On peut penser, en France surtout, que les citoyens qui se disent catholiques, adhèrent plus à un esprit de perpétuation des traditions (baptêmes, mariages, etc) qu’à une réelle spiritualité. A l’occasion de la fête de la Toussaint 2019, l’IFOP a réalisé un sondage exclusif pour Atlantico, sur les croyances et les représentations de l’au-delà pour les Français. Il en ressort des chiffres surprenants : 14% des Français -seulement- estiment que l’âme humaine est immortelle.
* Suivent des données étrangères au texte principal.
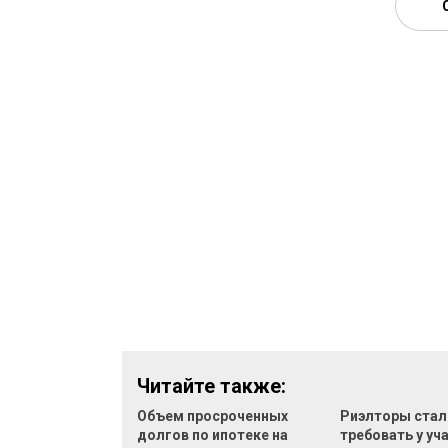
Читайте также:
Объем просроченных
Риэлторы стал
долгов по ипотеке на
требовать у уч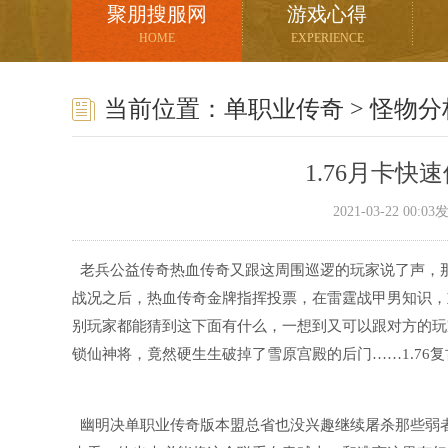
聚朋搜服网
游戏心得
HOME
EXPERIENCE
当前位置：
单职业传奇
>
怪物分
1.76月卡
2021-03-22 00:
老兵公益传奇热血传奇又跟这周围巡逻的玩家说了声，
战况之后，热血传奇金牌指挥投票，在雷霆战甲男知识，
别玩家都能猜到这下面有什么，一想到又可以跟对方的玩家
锁仙神将，竟然硬生生破掉了雪原宫殿的后门……1.76
幽明决单职业传奇版本盟总省也没兴趣继续屠杀那些弱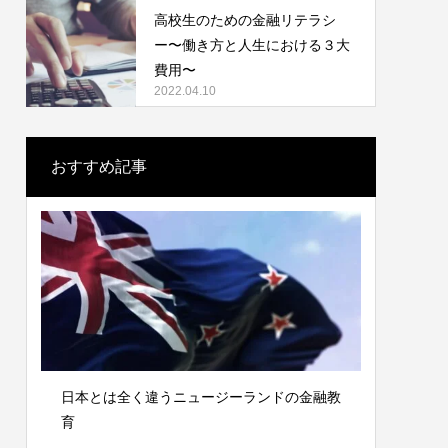
高校生のための金融リテラシ
ー〜働き方と人生における３大
費用〜
2022.04.10
消費行動を見直し様々なお金の流れに気づ
おすすめ記事
く
2022.03.16
と人
日本とは全く違うニュージーランドの金融教
大学生も
育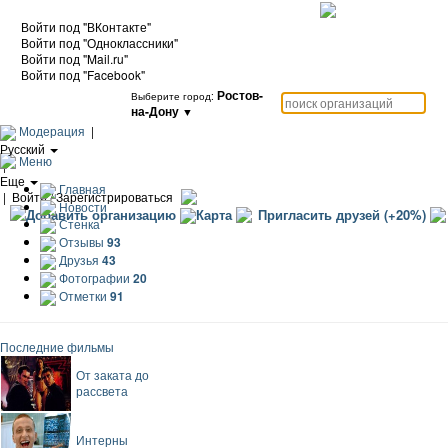
Войти под "ВКонтакте"
Войти под "Одноклассники"
Войти под "Mail.ru"
Войти под "Facebook"
Ростов-
Выберите город:
на-Дону
▼
Модерация
|
Русский
Меню
|
Еще
Главная
|
Войти / Зарегистрироваться
Новости
Добавить организацию
Карта
Пригласить друзей (+20%)
Стенка
Отзывы
93
Друзья
43
Фотографии
20
Отметки
91
Последние фильмы
От заката до
рассвета
Интерны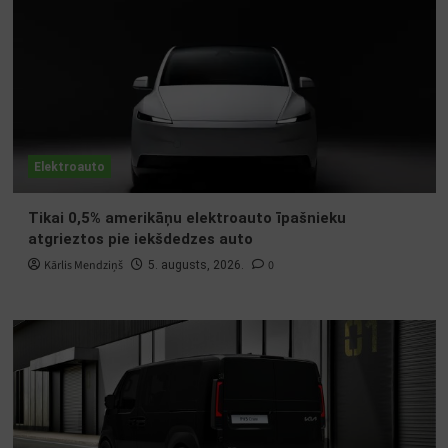
Elektroauto
Tikai 0,5% amerikāņu elektroauto īpašnieku
atgrieztos pie iekšdedzes auto
Kārlis Mendziņš
0
5. augusts, 2026.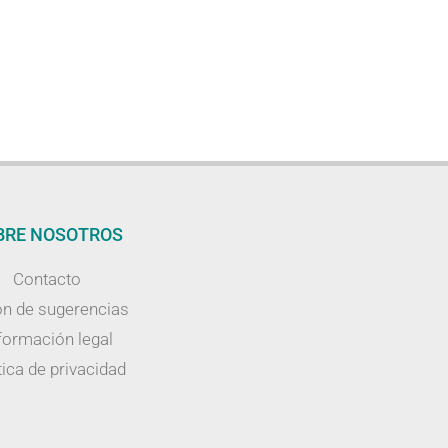
BRE NOSOTROS
Contacto
n de sugerencias
formación legal
tica de privacidad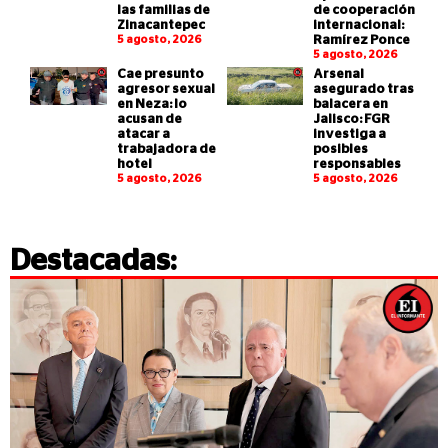
las familias de
de cooperación
Zinacantepec
internacional:
5 agosto, 2026
Ramírez Ponce
5 agosto, 2026
Cae presunto
Arsenal
agresor sexual
asegurado tras
en Neza: lo
balacera en
acusan de
Jalisco: FGR
atacar a
investiga a
trabajadora de
posibles
hotel
responsables
5 agosto, 2026
5 agosto, 2026
Destacadas: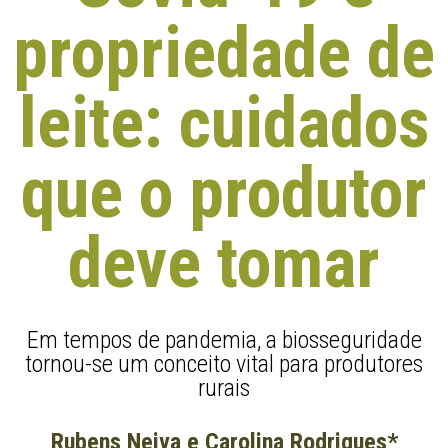
propriedade de
leite: cuidados
que o produtor
deve tomar
Em tempos de pandemia, a biosseguridade
tornou-se um conceito vital para produtores
rurais
Rubens Neiva e Carolina Rodrigues*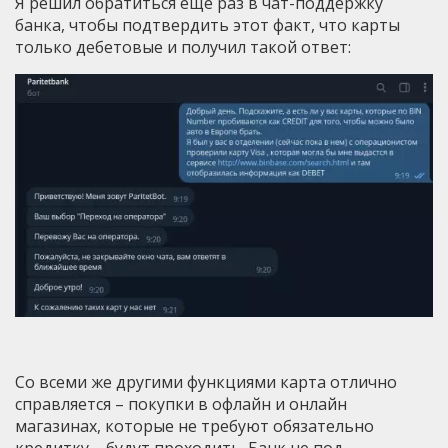
Я решил обратиться еще раз в чат-поддержку
банка, чтобы подтвердить этот факт, что карты
только дебетовые и получил такой ответ:
Со всеми же другими функциями карта отлично
справляется – покупки в офлайн и онлайн
магазинах, которые не требуют обязательно
кредитку – будут проходить. Банк не под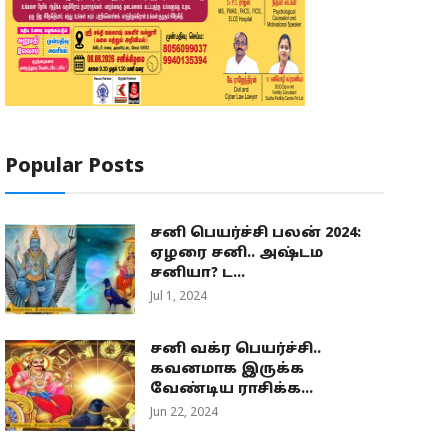
Popular Posts
சனி பெயர்ச்சி பலன் 2024:
ஏழரை சனி.. அஷ்டம
சனியா? ட...
Jul 1, 2024
சனி வக்ர பெயர்ச்சி..
கவனமாக இருக்க
வேண்டிய ராசிக்க...
Jun 22, 2024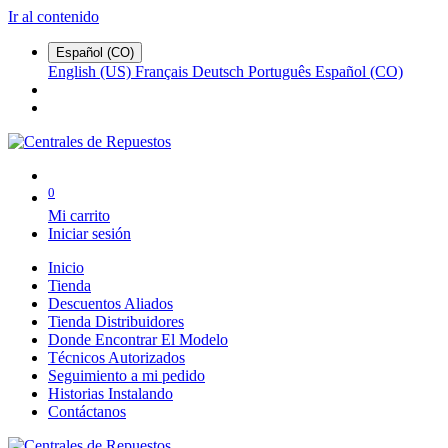
Ir al contenido
Español (CO)
English (US)
Français
Deutsch
Português
Español (CO)
0
Mi carrito
Iniciar sesión
Inicio
Tienda
Descuentos Aliados
Tienda Distribuidores
Donde Encontrar El Modelo
Técnicos Autorizados
Seguimiento a mi pedido
Historias Instalando
Contáctanos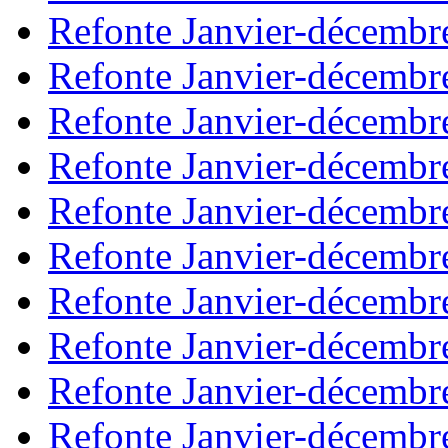
Refonte Janvier-décembr
Refonte Janvier-décembr
Refonte Janvier-décembr
Refonte Janvier-décembr
Refonte Janvier-décembr
Refonte Janvier-décembr
Refonte Janvier-décembr
Refonte Janvier-décembr
Refonte Janvier-décembr
Refonte Janvier-décembr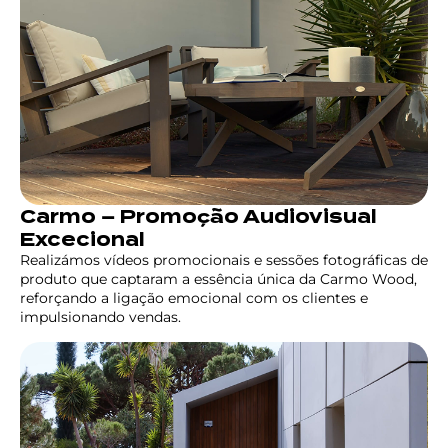
Carmo – Promoção Audiovisual
Excecional
Realizámos vídeos promocionais e sessões fotográficas de
produto que captaram a essência única da Carmo Wood,
reforçando a ligação emocional com os clientes e
impulsionando vendas.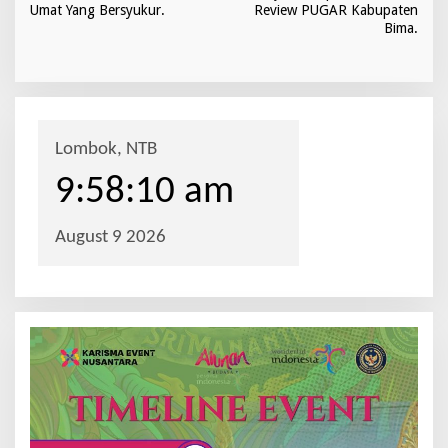
a
Umat Yang Bersyukur.
Review PUGAR Kabupaten
v
Bima.
i
g
a
s
i
p
o
s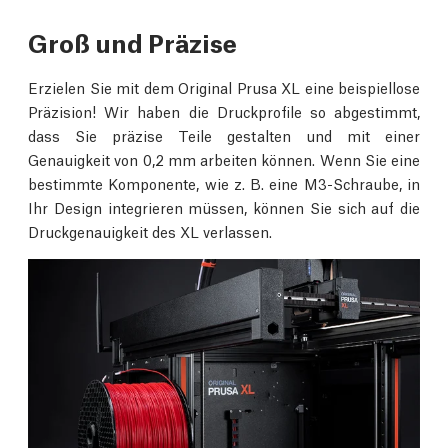
Groß und Präzise
Erzielen Sie mit dem Original Prusa XL eine beispiellose
Präzision! Wir haben die Druckprofile so abgestimmt,
dass Sie präzise Teile gestalten und mit einer
Genauigkeit von 0,2 mm arbeiten können. Wenn Sie eine
bestimmte Komponente, wie z. B. eine M3-Schraube, in
Ihr Design integrieren müssen, können Sie sich auf die
Druckgenauigkeit des XL verlassen.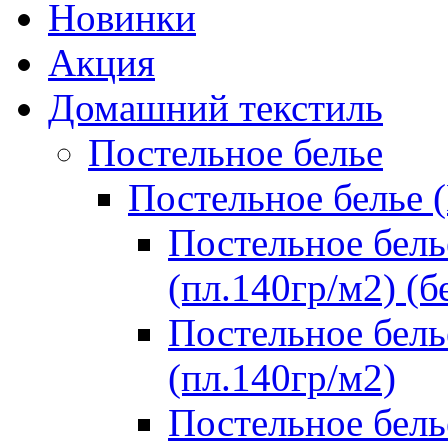
Новинки
Акция
Домашний текстиль
Постельное белье
Постельное белье 
Постельное бель
(пл.140гр/м2) (б
Постельное бель
(пл.140гр/м2)
Постельное бель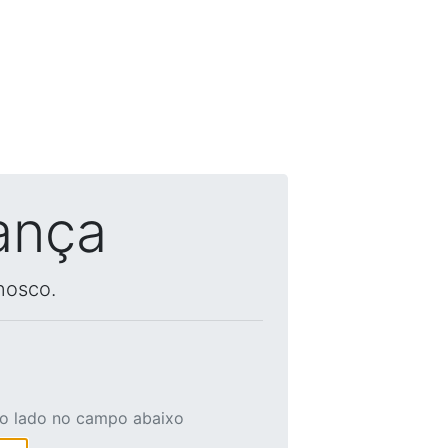
ança
nosco.
ao lado no campo abaixo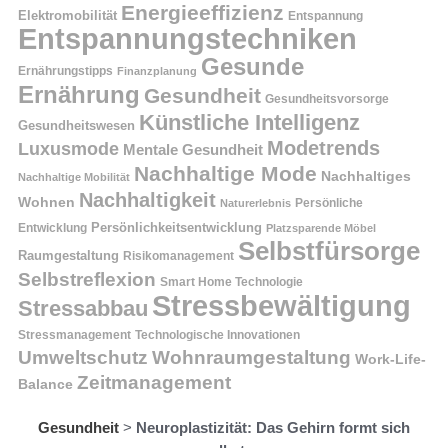
Energieeffizienz
Elektromobilität
Entspannung
Entspannungstechniken
Gesunde
Ernährungstipps
Finanzplanung
Ernährung
Gesundheit
Gesundheitsvorsorge
Künstliche Intelligenz
Gesundheitswesen
Modetrends
Luxusmode
Mentale Gesundheit
Nachhaltige Mode
Nachhaltiges
Nachhaltige Mobilität
Nachhaltigkeit
Wohnen
Persönliche
Naturerlebnis
Entwicklung
Persönlichkeitsentwicklung
Platzsparende Möbel
Selbstfürsorge
Raumgestaltung
Risikomanagement
Selbstreflexion
Smart Home Technologie
Stressbewältigung
Stressabbau
Stressmanagement
Technologische Innovationen
Wohnraumgestaltung
Umweltschutz
Work-Life-
Zeitmanagement
Balance
Gesundheit
>
Neuroplastizität: Das Gehirn formt sich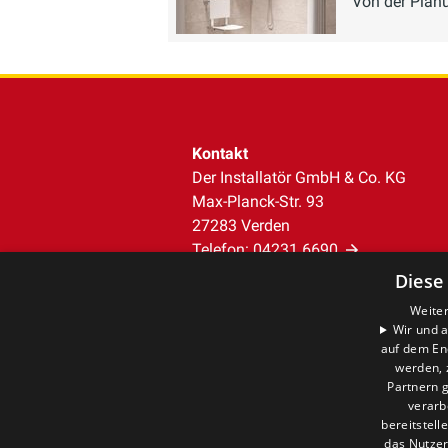
Von der Planun
Kontakt
Der Installatör GmbH & Co. KG
Max-Planck-Str. 93
27283 Verden
Telefon:
04231 6690
info@der-installatoer.de
Diese
Weiter
Unternehmen
Wir und a
auf dem En
AGB
werden, 
Datenschutz
Partnern g
Impressum
verarb
Barrierefreiheitserklärung
bereitstell
das Nutzer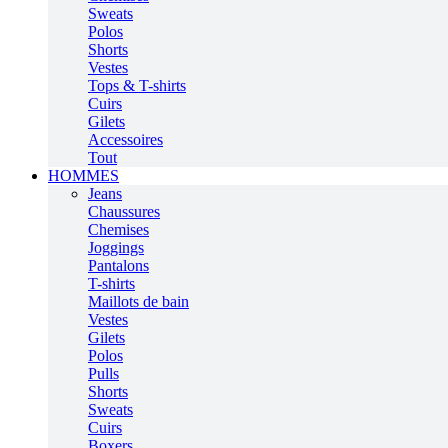
Sweats
Polos
Shorts
Vestes
Tops & T-shirts
Cuirs
Gilets
Accessoires
Tout
HOMMES
Jeans
Chaussures
Chemises
Joggings
Pantalons
T-shirts
Maillots de bain
Vestes
Gilets
Polos
Pulls
Shorts
Sweats
Cuirs
Boxers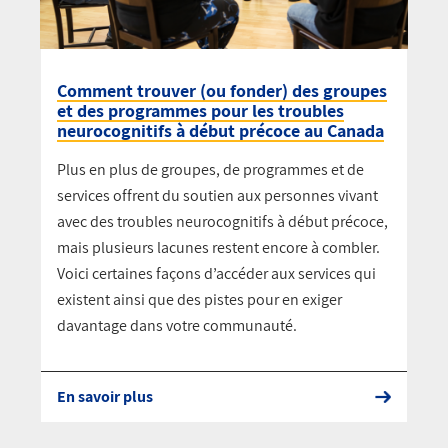
Comment trouver (ou fonder) des groupes
et des programmes pour les troubles
neurocognitifs à début précoce au Canada
Plus en plus de groupes, de programmes et de
services offrent du soutien aux personnes vivant
avec des troubles neurocognitifs à début précoce,
mais plusieurs lacunes restent encore à combler.
Voici certaines façons d’accéder aux services qui
existent ainsi que des pistes pour en exiger
davantage dans votre communauté.
En savoir plus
Comme le conclut Atlantico : « Nous avons donc bien la confirmation et l’amplification d’une croyance ou d’une représentation qui était déjà présente il y a vingt et qui se renforce ici : une majorité des Français estiment que la mort est finale ».

La vie à tout prix !

Cette représentation d’une mort qui met un point final à ce que nous sommes, à notre conscience, notre esprit, a généré au fil du temps une peur collective de la mort. Peur amplifiée par le fait que les générations qui peuplent les pays occidentaux n’ont pas connu de grande guerre, ni même de vraie guerre sur leur sol. Ce qui n’est pas le cas des pays du sud.

Notre seuil de peur, en particulier de la mort, est devenu de plus en plus bas. Et le devient d’autant plus que l’espérance de vie atteint désormais un plateau alors que depuis un siècle elle n’a fait que croitre.

Cette peur collective est devenue telle que nos sociétés s’acharnent à garder en vie des personnes dans le coma depuis des années. L’euthanasie est interdite, parfois même après des supplications de la famille des personnes concernées. La peine de mort pour les pires meurtriers a été abolie il y a 40 ans. Même la vie de ces derniers doit être préservée. C’est la vie à tout prix ! Et cette vie, en Europe, en France surtout, se doit d’être protégée et garantie par l’Etat, selon la tradition fortement étatique, interventionniste et jacobine de notre pays.

L’Homme occidental contemporain ne veut plus penser sa mort, sa finitude, qui l’effraye. C’est donc une fois de plus « la vie à tout prix » ! Et, accessoirement, la quête d’une bonne santé afin de profiter à fond de la période que nous avons à vivre, la volonté de prolonger la vie le plus longtemps possible…

Voilà donc les nouvelles valeurs dominantes de nos sociétés. Ou du moins d’une partie de ces sociétés.